It all started with the green tape. My dad is a passionate record collector and very concerned about the quality and lasting of his hi-fi. We kids were not allowed to touch the system at all. So before I had my own tape-player I had to ask my dad every time I wanted to listen to some music. I was especially keen on a tape with a green label. It was Dusty Springfield’s “Windmill Of Our Minds”. It must have been on a sunday morning and my dad still in bed when I asked him: “can you please play me the green tape?” On that particular day my dad allowed me to put in the tape myself, turn on the hi-fi and play my favorite song. This day I will always remember.
In swiss primary school everyone starts playing music with a flute. Like mathematics or history one gets teached how to read notes and play Mozart and Beethoven but no one ever gets to know that music should be some kind of feeling-thing from the heart and the belly. That’s why most swiss people have a flute-trauma and play music like a typewriter.

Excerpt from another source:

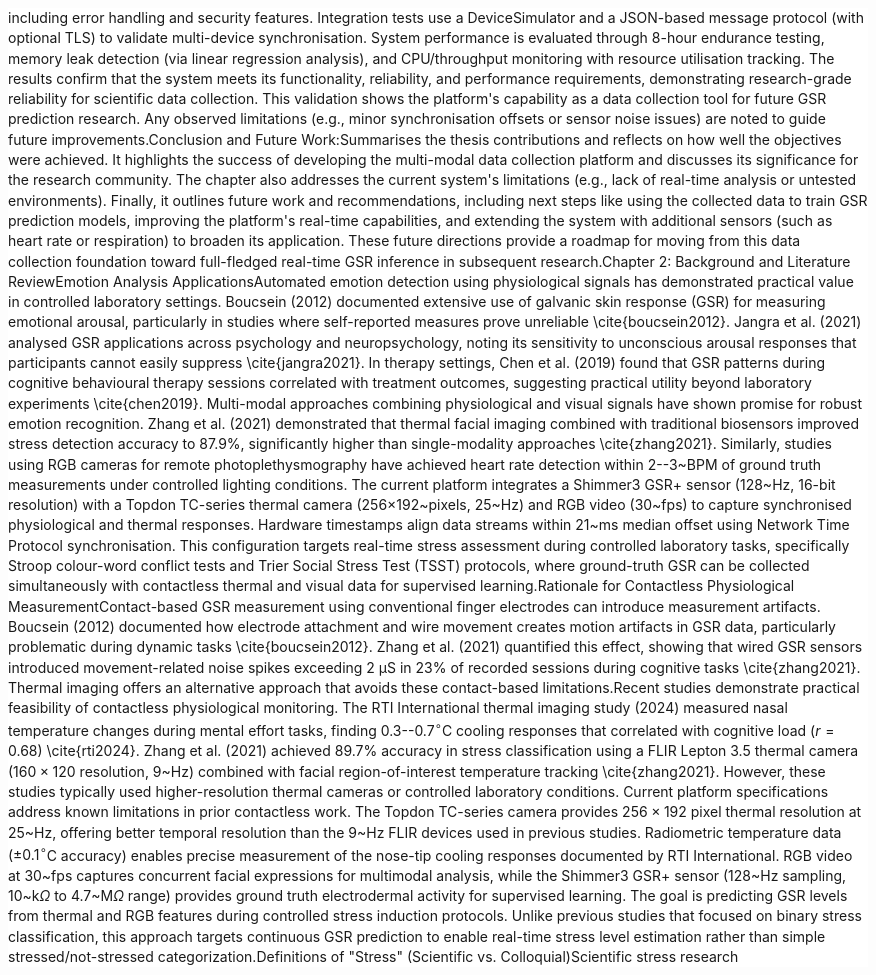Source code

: including error handling and security features. Integration tests use a DeviceSimulator and a JSON-based message protocol (with optional TLS) to validate multi-device synchronisation. System performance is evaluated through 8-hour endurance testing, memory leak detection (via linear regression analysis), and CPU/throughput monitoring with resource utilisation tracking. The results confirm that the system meets its functionality, reliability, and performance requirements, demonstrating research-grade reliability for scientific data collection. This validation shows the platform's capability as a data collection tool for future GSR prediction research. Any observed limitations (e.g., minor synchronisation offsets or sensor noise issues) are noted to guide future improvements.Conclusion and Future Work:Summarises the thesis contributions and reflects on how well the objectives were achieved. It highlights the success of developing the multi-modal data collection platform and discusses its significance for the research community. The chapter also addresses the current system's limitations (e.g., lack of real-time analysis or untested environments). Finally, it outlines future work and recommendations, including next steps like using the collected data to train GSR prediction models, improving the platform's real-time capabilities, and extending the system with additional sensors (such as heart rate or respiration) to broaden its application. These future directions provide a roadmap for moving from this data collection foundation toward full-fledged real-time GSR inference in subsequent research.Chapter 2: Background and Literature ReviewEmotion Analysis ApplicationsAutomated emotion detection using physiological signals has demonstrated practical value in controlled laboratory settings. Boucsein (2012) documented extensive use of galvanic skin response (GSR) for measuring emotional arousal, particularly in studies where self-reported measures prove unreliable \cite{boucsein2012}. Jangra et al. (2021) analysed GSR applications across psychology and neuropsychology, noting its sensitivity to unconscious arousal responses that participants cannot easily suppress \cite{jangra2021}. In therapy settings, Chen et al. (2019) found that GSR patterns during cognitive behavioural therapy sessions correlated with treatment outcomes, suggesting practical utility beyond laboratory experiments \cite{chen2019}. Multi-modal approaches combining physiological and visual signals have shown promise for robust emotion recognition. Zhang et al. (2021) demonstrated that thermal facial imaging combined with traditional biosensors improved stress detection accuracy to 87.9%, significantly higher than single-modality approaches \cite{zhang2021}. Similarly, studies using RGB cameras for remote photoplethysmography have achieved heart rate detection within 2--3~BPM of ground truth measurements under controlled lighting conditions. The current platform integrates a Shimmer3 GSR+ sensor (128~Hz, 16-bit resolution) with a Topdon TC-series thermal camera (256×192~pixels, 25~Hz) and RGB video (30~fps) to capture synchronised physiological and thermal responses. Hardware timestamps align data streams within 21~ms median offset using Network Time Protocol synchronisation. This configuration targets real-time stress assessment during controlled laboratory tasks, specifically Stroop colour-word conflict tests and Trier Social Stress Test (TSST) protocols, where ground-truth GSR can be collected simultaneously with contactless thermal and visual data for supervised learning.Rationale for Contactless Physiological MeasurementContact-based GSR measurement using conventional finger electrodes can introduce measurement artifacts. Boucsein (2012) documented how electrode attachment and wire movement creates motion artifacts in GSR data, particularly problematic during dynamic tasks \cite{boucsein2012}. Zhang et al. (2021) quantified this effect, showing that wired GSR sensors introduced movement-related noise spikes exceeding 2 μS in 23% of recorded sessions during cognitive tasks \cite{zhang2021}. Thermal imaging offers an alternative approach that avoids these contact-based limitations.Recent studies demonstrate practical feasibility of contactless physiological monitoring. The RTI International thermal imaging study (2024) measured nasal temperature changes during mental effort tasks, finding 0.3--$0.7^{\circ}$C cooling responses that correlated with cognitive load ($r = 0.68$) \cite{rti2024}. Zhang et al. (2021) achieved 89.7% accuracy in stress classification using a FLIR Lepton 3.5 thermal camera ($160 \times 120$ resolution, 9~Hz) combined with facial region-of-interest temperature tracking \cite{zhang2021}. However, these studies typically used higher-resolution thermal cameras or controlled laboratory conditions. Current platform specifications address known limitations in prior contactless work. The Topdon TC-series camera provides $256 \times 192$ pixel thermal resolution at 25~Hz, offering better temporal resolution than the 9~Hz FLIR devices used in previous studies. Radiometric temperature data ($\pm 0.1^{\circ}$C accuracy) enables precise measurement of the nose-tip cooling responses documented by RTI International. RGB video at 30~fps captures concurrent facial expressions for multimodal analysis, while the Shimmer3 GSR+ sensor (128~Hz sampling, $10$~k$\Omega$ to 4.7~M$\Omega$ range) provides ground truth electrodermal activity for supervised learning. The goal is predicting GSR levels from thermal and RGB features during controlled stress induction protocols. Unlike previous studies that focused on binary stress classification, this approach targets continuous GSR prediction to enable real-time stress level estimation rather than simple stressed/not-stressed categorization.Definitions of "Stress" (Scientific vs. Colloquial)Scientific stress research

I was lucky to get keyboard lessons by a very good friend of our family (thanks, Miss Day!) and for three years we played pop songs note for note. Then, during secondary school, I started to dj. But it was later, about 1993, when I got a lot of my musical skills. Some friends and I formed the first funk-bigband around the area. We mixed old jazz and funk with modern hip hop and climaxed playing in front of 600 people. Maybe we were just a good laugh ...
But in the year 1994 I joined a lovely group of freaks who intended to build up a multi-functional event place. They rented an old factory and after only some weeks of rebuilding-works we had a great bar, a bistro with warm food till four in the morning and a concert hall which could take 600 people. I became the house-engineer for six years, mixed hundreds of concerts and was finally hooked.